We both laughed. Then I waited. I knew if I waited he would come clean.
“I drowned them in the toilet.”
“All at once?”
“No.”
I gramaced. “Wow.”
“I did the mom first. I didn’t want her to watch all of her babies go.”
“Oh, Jesus.”
“That was awful. I grabbed her by the tail and I thought I could just dunk her and that would be it. But she fought so… I ummm…”
He bit his lip. I took a deep breath and steadied my face so that I didn’t look horrified or judgmental even though I definitely was both.
“I figured out that I could whip her by the tail and knock her out on the bowl before I drowned her.”
“Oh… god…”
“I know. I cried. So hard.”
“Aw, Anush…”
“But here is the thing that is harder to take… it got easier.”
“Oh.” I was legitimately surprised.
“After the third or fourth one, I stopped crying. I didn’t even hear them squeaking for their mom anymore. I just pulled them out one by one, whapped them on the head, dunked them in the bowl. Like a machine. Whap. Dunk. Easy. Then it was over and I had to figure out what to do with all the little bodies.”
Anush put out his cigarette and then reached forward to pet my dog.
“I didn’t know it would get easier. Now I know and I wish I didn’t.”
*********************************************************************************************************
Some 15 years later, I still think about that conversation with Anush a lot.
This morning I watched Ordinary Men: The Forgotten Holocaust on Netflix and it had me thinking about Anush and those mice. To be crystal clear, killing 20 mice is not the same as 6 million Jews. However, Ordinary Men asks us to examine and challenge our own perceived limits and our judgments.

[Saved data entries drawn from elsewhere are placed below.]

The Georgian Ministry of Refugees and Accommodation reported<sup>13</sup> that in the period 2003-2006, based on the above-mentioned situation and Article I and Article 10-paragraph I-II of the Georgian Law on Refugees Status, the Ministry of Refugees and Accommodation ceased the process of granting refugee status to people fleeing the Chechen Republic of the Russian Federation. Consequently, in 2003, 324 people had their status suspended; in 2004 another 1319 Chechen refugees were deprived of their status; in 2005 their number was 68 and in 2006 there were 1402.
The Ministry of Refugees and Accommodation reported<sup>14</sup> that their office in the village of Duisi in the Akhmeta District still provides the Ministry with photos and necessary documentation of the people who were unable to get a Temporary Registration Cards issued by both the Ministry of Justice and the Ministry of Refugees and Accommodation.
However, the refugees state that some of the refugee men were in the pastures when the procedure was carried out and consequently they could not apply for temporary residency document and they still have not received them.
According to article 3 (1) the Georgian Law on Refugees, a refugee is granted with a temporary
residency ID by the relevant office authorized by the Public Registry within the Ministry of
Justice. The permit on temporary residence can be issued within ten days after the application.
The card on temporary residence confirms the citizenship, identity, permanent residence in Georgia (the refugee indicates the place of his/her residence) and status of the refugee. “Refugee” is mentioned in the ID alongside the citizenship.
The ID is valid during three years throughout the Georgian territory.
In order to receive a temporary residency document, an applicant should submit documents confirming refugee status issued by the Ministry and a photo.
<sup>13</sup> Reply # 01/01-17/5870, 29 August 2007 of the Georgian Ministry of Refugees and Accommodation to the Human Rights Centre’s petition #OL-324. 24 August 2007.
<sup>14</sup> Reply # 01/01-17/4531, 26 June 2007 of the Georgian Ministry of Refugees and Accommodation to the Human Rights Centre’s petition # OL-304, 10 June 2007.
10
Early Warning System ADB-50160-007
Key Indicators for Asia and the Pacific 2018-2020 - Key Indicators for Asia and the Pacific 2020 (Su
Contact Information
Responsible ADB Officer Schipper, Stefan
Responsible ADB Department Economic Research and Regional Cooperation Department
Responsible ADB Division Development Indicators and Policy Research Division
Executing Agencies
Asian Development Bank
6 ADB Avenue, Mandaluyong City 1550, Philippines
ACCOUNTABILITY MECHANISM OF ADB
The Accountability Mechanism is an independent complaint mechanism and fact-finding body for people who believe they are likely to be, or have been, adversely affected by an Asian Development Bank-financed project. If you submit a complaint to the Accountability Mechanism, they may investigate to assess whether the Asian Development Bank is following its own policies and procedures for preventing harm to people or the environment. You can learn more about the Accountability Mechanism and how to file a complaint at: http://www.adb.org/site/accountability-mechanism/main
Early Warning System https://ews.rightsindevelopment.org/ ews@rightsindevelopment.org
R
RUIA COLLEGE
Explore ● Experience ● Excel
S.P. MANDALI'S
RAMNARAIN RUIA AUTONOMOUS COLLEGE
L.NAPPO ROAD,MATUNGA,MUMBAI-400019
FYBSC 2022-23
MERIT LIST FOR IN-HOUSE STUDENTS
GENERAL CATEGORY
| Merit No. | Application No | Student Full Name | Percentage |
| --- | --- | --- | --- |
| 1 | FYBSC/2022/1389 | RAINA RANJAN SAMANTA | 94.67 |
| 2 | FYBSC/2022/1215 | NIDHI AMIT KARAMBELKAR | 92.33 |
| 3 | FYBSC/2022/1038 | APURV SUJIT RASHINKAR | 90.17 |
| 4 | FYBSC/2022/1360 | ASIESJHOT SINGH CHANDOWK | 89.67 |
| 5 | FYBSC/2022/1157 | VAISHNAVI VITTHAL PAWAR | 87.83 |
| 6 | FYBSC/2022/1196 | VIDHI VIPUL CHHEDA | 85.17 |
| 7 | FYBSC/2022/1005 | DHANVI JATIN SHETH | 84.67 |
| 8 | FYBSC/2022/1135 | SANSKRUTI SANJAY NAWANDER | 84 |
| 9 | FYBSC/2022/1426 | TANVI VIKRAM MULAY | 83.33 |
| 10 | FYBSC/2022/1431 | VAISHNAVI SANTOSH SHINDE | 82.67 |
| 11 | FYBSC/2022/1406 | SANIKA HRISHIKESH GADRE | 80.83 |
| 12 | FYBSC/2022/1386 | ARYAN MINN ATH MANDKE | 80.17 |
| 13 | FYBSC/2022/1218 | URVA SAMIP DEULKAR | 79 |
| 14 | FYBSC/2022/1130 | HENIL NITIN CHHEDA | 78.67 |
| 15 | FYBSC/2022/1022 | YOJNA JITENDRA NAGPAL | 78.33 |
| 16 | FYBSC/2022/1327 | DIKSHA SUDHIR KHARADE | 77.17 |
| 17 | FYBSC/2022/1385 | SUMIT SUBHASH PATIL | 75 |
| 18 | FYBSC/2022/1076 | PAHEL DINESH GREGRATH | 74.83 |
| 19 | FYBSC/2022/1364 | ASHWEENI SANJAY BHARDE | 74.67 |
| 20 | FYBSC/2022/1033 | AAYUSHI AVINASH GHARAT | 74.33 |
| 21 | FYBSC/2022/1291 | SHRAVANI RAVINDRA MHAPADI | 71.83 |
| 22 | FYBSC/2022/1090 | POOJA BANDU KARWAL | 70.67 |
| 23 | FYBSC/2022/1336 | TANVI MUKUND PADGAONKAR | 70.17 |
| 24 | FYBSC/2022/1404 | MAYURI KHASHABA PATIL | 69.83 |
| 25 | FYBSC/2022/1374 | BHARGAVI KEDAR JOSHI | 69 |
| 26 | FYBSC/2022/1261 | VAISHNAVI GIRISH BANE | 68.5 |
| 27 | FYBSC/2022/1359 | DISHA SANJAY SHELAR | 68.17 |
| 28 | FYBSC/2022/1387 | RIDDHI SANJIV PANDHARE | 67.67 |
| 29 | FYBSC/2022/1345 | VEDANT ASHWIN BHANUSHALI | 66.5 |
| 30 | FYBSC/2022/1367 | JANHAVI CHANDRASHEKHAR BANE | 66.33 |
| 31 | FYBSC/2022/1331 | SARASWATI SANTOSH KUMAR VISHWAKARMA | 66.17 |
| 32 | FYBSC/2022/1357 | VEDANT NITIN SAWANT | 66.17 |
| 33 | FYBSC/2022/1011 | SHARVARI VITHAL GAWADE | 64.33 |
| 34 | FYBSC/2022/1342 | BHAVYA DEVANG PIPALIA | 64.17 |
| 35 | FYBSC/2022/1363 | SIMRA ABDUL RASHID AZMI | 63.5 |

Our first excuse is the fear of being shot for disobeying orders… but there is evidence that these first killing squads had the choice not to participate. Some didn’t go. They stayed behind to clean latrines and do menial tasks. Their worst punishment was ridicule and exclusion.
Those who feel that ridicule and exclusion are nothing have probably never experienced it.
You may think that you could withstand exclusion for the sake of your deeply held moral beliefs. You may think you are smarter than these men were. But the real horror story isn’t that these men were born monsters (or “deplorables”) but that they weren’t. They were educated, cultured, family men. Some of them were not even sympathetic to the Nazi cause. They identified as “patriotic Germans” whose defense of the fatherland was total and unquestioned. Their intentions do not absolve them but that is not the point of examining those intentions.
The examination is for us.
There are all of these pictures of these German death squads carousing, singing along with a band, clinking beers and sharing a nice meal after having exterminated 1500 human beings and then left their bodies in the forest or in a large pit. It is easy to look at these images and think these men were demons having macabre celebrations and, to some extent, they are. What the pictures do not tell you is that when the SS realized the constant face to face killing was taking an emotional toll on their soldiers they began medicating them will alcohol and music. Then they found a better, more efficient, less personal method of killing so they could protect the stamina and mental fortitude of their officers.
This is repulsive, but it was also successful.
It worked. It bought compliance. It bought camaraderie. It knitted these men together and it made killing easier.
Whap. Dunk.
The deeper these men went down this murderous path, the more twisted their logic became. It turns out that our brains will do anything to protect us from pain, including convincing us that we are the ones being victimized. One soldier commented that he suffered way more than his victims did because he had to live with the pain of taking their lives. Another soldier would only shoot children. His logic was that they would not survive without their mothers, therefore he was being merciful.
It is easy to sit in judgment but that is also a protective mechanism that keeps us from imagining how we might be convinced to commit horrors ourselves. As long as we protect ourselves in this manner, we might fall into compliance without question and still think ourselves just and right.
That will be for someone else to judge without self examination. And the cycle will continue.